October 18, 2012 0
The day would’ve passed by rather unremarkably (did the world stop? No) had I not had a task that was specifically designed to send me down memory lane.
It just so happens that this weekend, my mother, my sister and I will be giving a talk at the Kechara Sunday Service about our journey in the Dharma. My mother asked me to look for old photos of myself and my siblings with Rinpoche to accompany our talk.
After scouring thousands of photos since the 1990s, I’ve come to a conclusion – I have led a pretty privileged 26 years.
I know that hindsight can have blinders, and you forget the bad memories because they’re never captured in photographs. But for all that I complain about in my life, I really shouldn’t. Yes things get difficult but those times in my life are interrupted by long spells of general contentment and everything’s-gonna-be-okay.
And it’s these moments that are captured in photographs.
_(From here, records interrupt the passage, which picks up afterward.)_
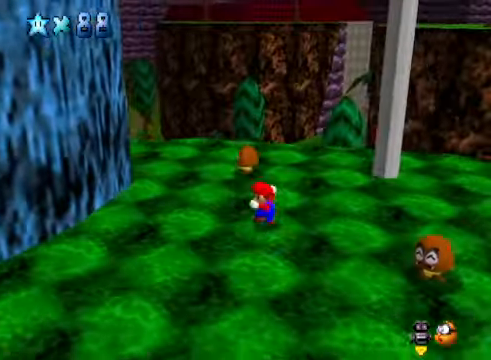
{"buttons": [], "left_stick": "up-right", "right_stick": "center", "events": [[401, "A", "down"], [501, "A", "up"]]}
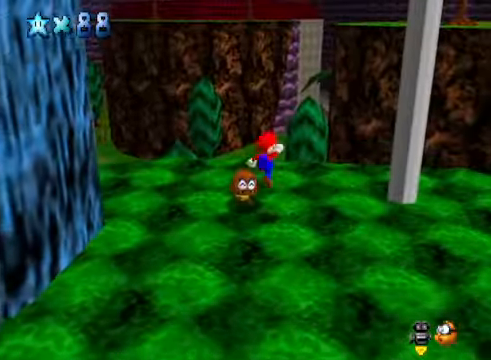
{"buttons": ["A"], "left_stick": "up", "right_stick": "center", "events": [[134, "X", "down"], [234, "X", "up"], [501, "A", "down"], [501, "left_stick", "up"]]}
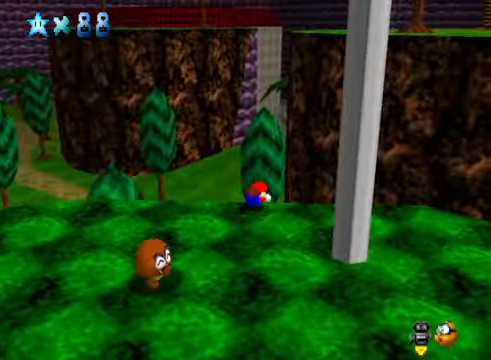
{"buttons": [], "left_stick": "up", "right_stick": "center", "events": [[101, "A", "up"], [334, "R1", "down"], [468, "R1", "up"]]}
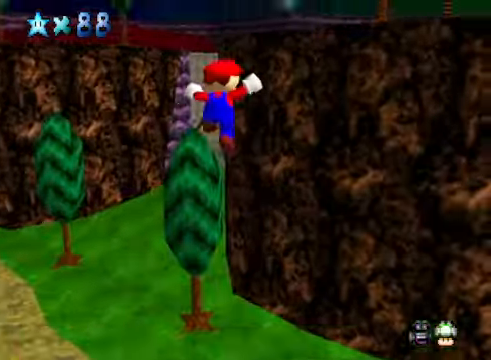
{"buttons": ["R1"], "left_stick": "up", "right_stick": "center", "events": [[501, "R1", "down"]]}
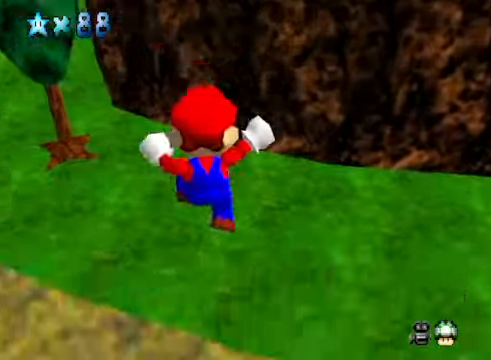
{"buttons": [], "left_stick": "up-left", "right_stick": "center", "events": [[100, "R1", "up"], [335, "left_stick", "up-left"]]}
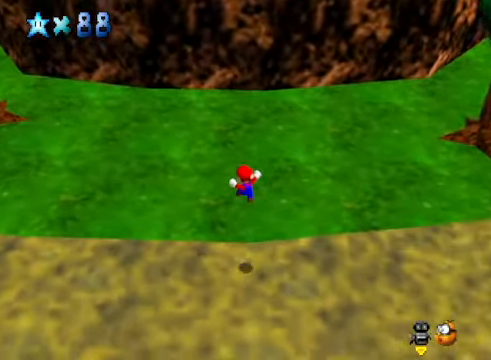
{"buttons": ["L2"], "left_stick": "up-left", "right_stick": "center", "events": [[300, "L2", "down"], [400, "A", "down"], [467, "A", "up"]]}
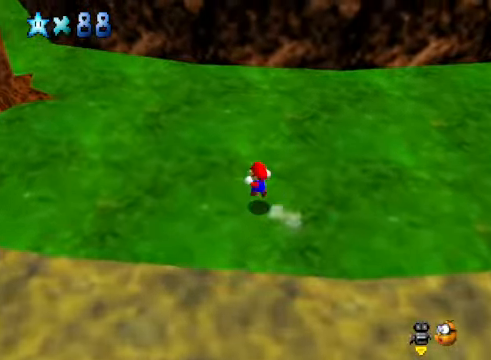
{"buttons": [], "left_stick": "up", "right_stick": "center", "events": [[33, "L2", "up"], [100, "right_stick", "down-left"], [233, "right_stick", "center"], [501, "left_stick", "up"]]}
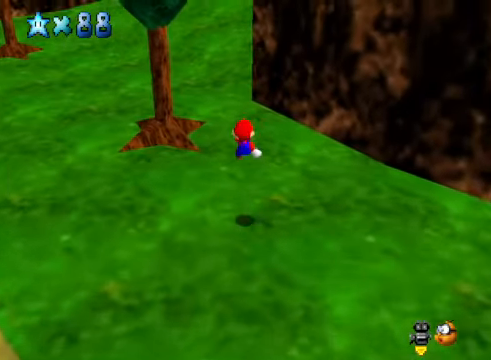
{"buttons": ["A", "L2"], "left_stick": "up", "right_stick": "center", "events": [[434, "L2", "down"], [500, "A", "down"]]}
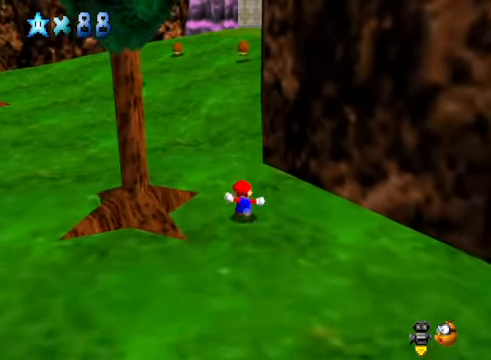
{"buttons": [], "left_stick": "center", "right_stick": "center", "events": [[134, "A", "up"], [167, "L2", "up"], [201, "left_stick", "center"], [268, "START", "down"], [468, "START", "up"]]}
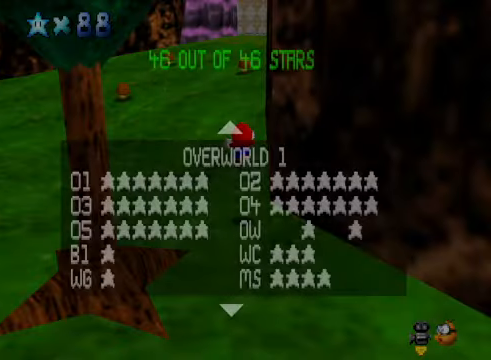
{"buttons": [], "left_stick": "center", "right_stick": "center", "events": []}
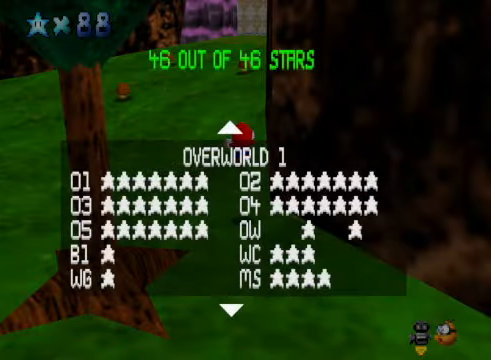
{"buttons": [], "left_stick": "center", "right_stick": "center", "events": []}
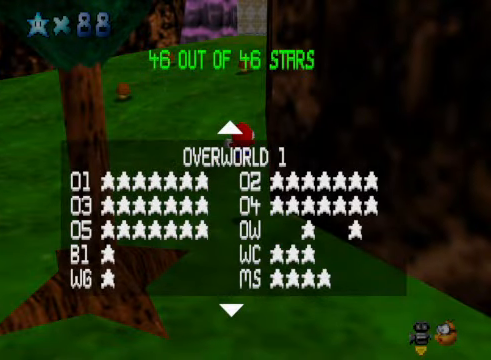
{"buttons": [], "left_stick": "center", "right_stick": "center", "events": []}
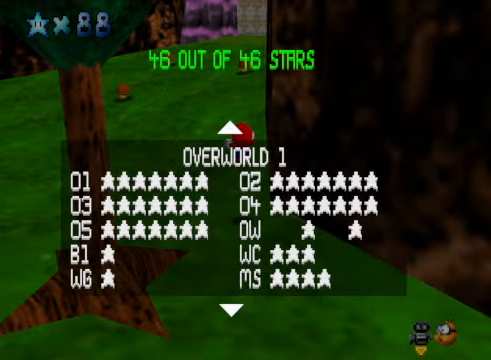
{"buttons": [], "left_stick": "center", "right_stick": "center", "events": []}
Looking at them, I want to go back to the moment captured in that photograph, to experience the sounds, the sights, the smells and the feeling of it once again.
But the trouble is, once I’m dead, all of these memories are meaningless. They’re precious to no one but me and the people in the pictures, and once THEY are all gone, the pictures become…irrelevant. Nothing but bits of ink printed onto scraps of paper.
So what’s a girl to do?
When I was in my late teens, I read a quote by Bruce Lee that has stuck with me forever – “The key to immortality is to live a life worth remembering”.